Before and after images:
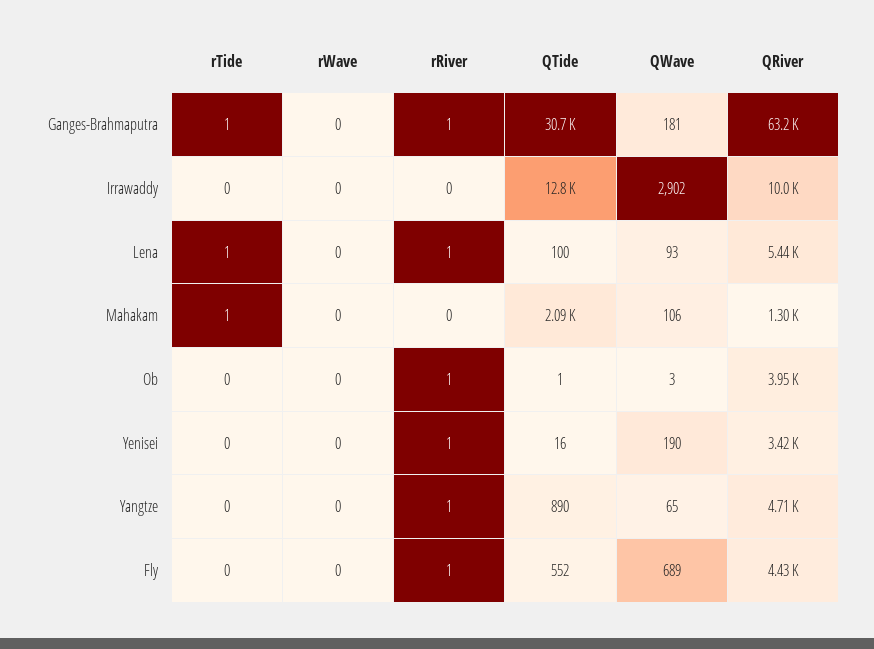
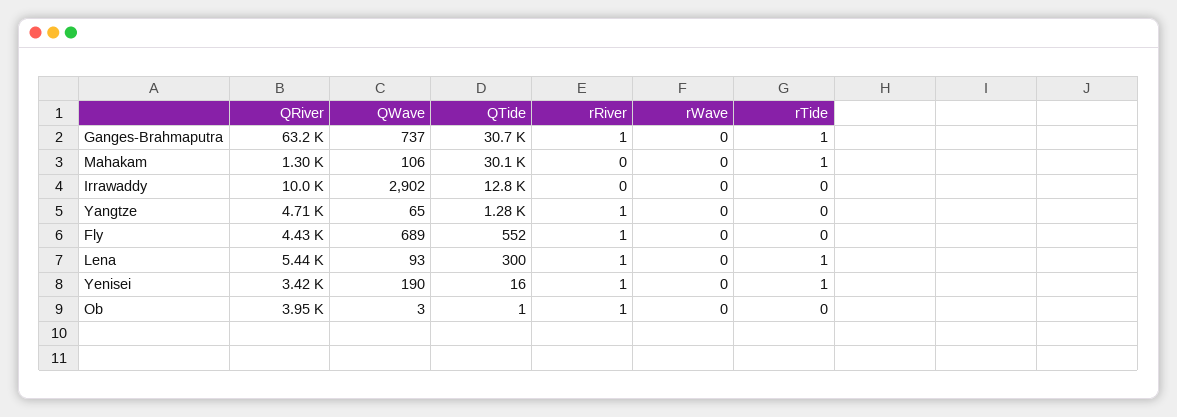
QWave, Ganges-Brahmaputra: 181 -> 737
QTide, Lena: 100 -> 300
QTide, Mahakam: 2090 -> 30100
rTide, Yenisei: 0 -> 1
QTide, Yangtze: 890 -> 1280

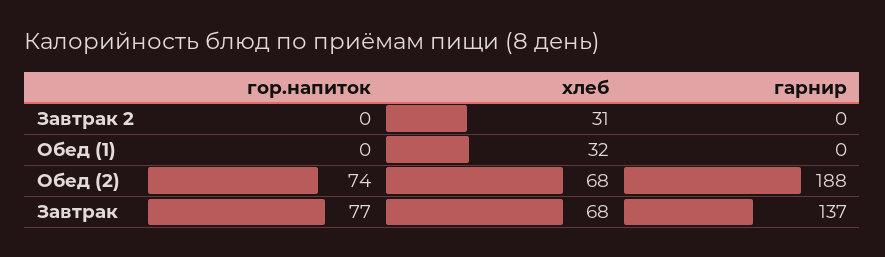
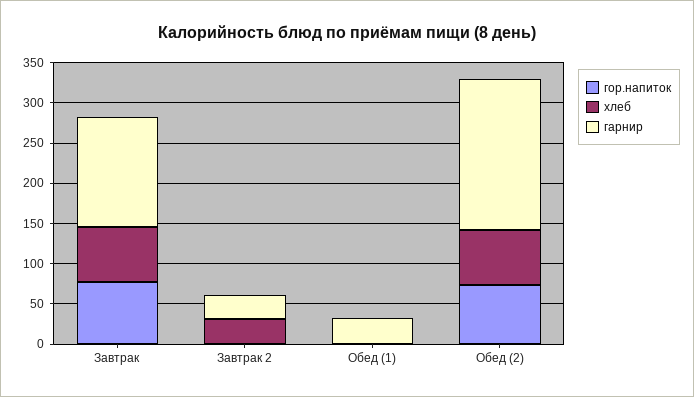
гарнир, Завтрак 2: 0 -> 30
хлеб, Обед (1): 32 -> 0
гарнир, Обед (1): 0 -> 30

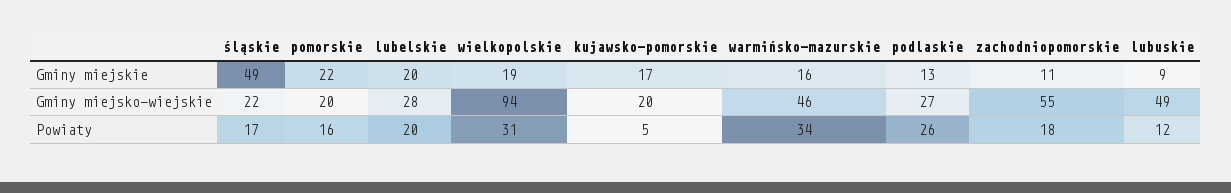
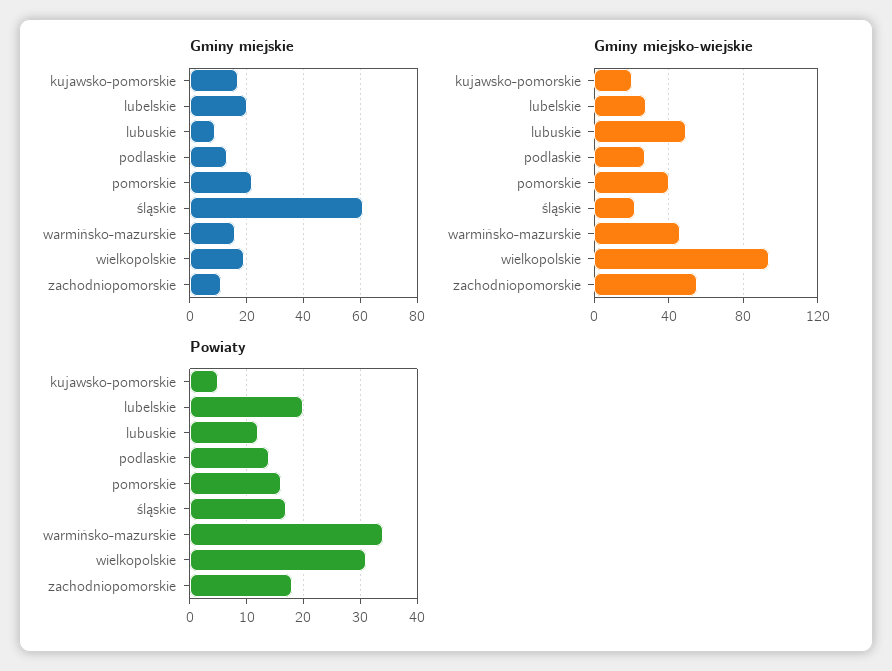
Gminy miejskie, śląskie: 49 -> 60
Gminy miejsko-wiejskie, pomorskie: 20 -> 40
Powiaty, podlaskie: 26 -> 15

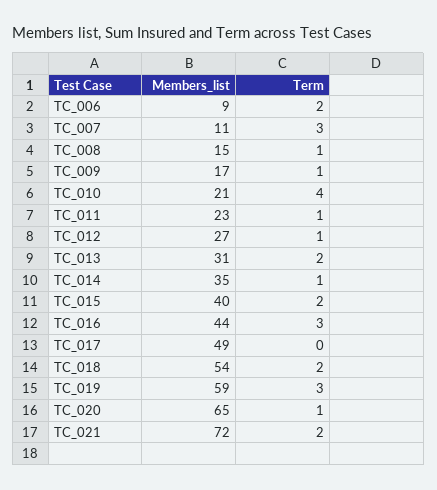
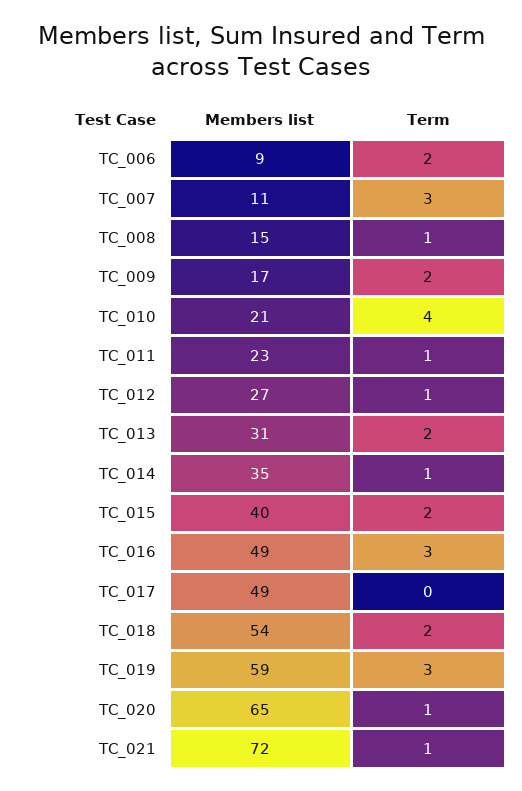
Term, TC_009: 1 -> 2
Members_list, TC_016: 44 -> 49
Term, TC_021: 2 -> 1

Instructions to follow: Pick out every line above that contains the word "Gminy" and copy it.

Response box:
Gminy miejskie, śląskie: 49 -> 60
Gminy miejsko-wiejskie, pomorskie: 20 -> 40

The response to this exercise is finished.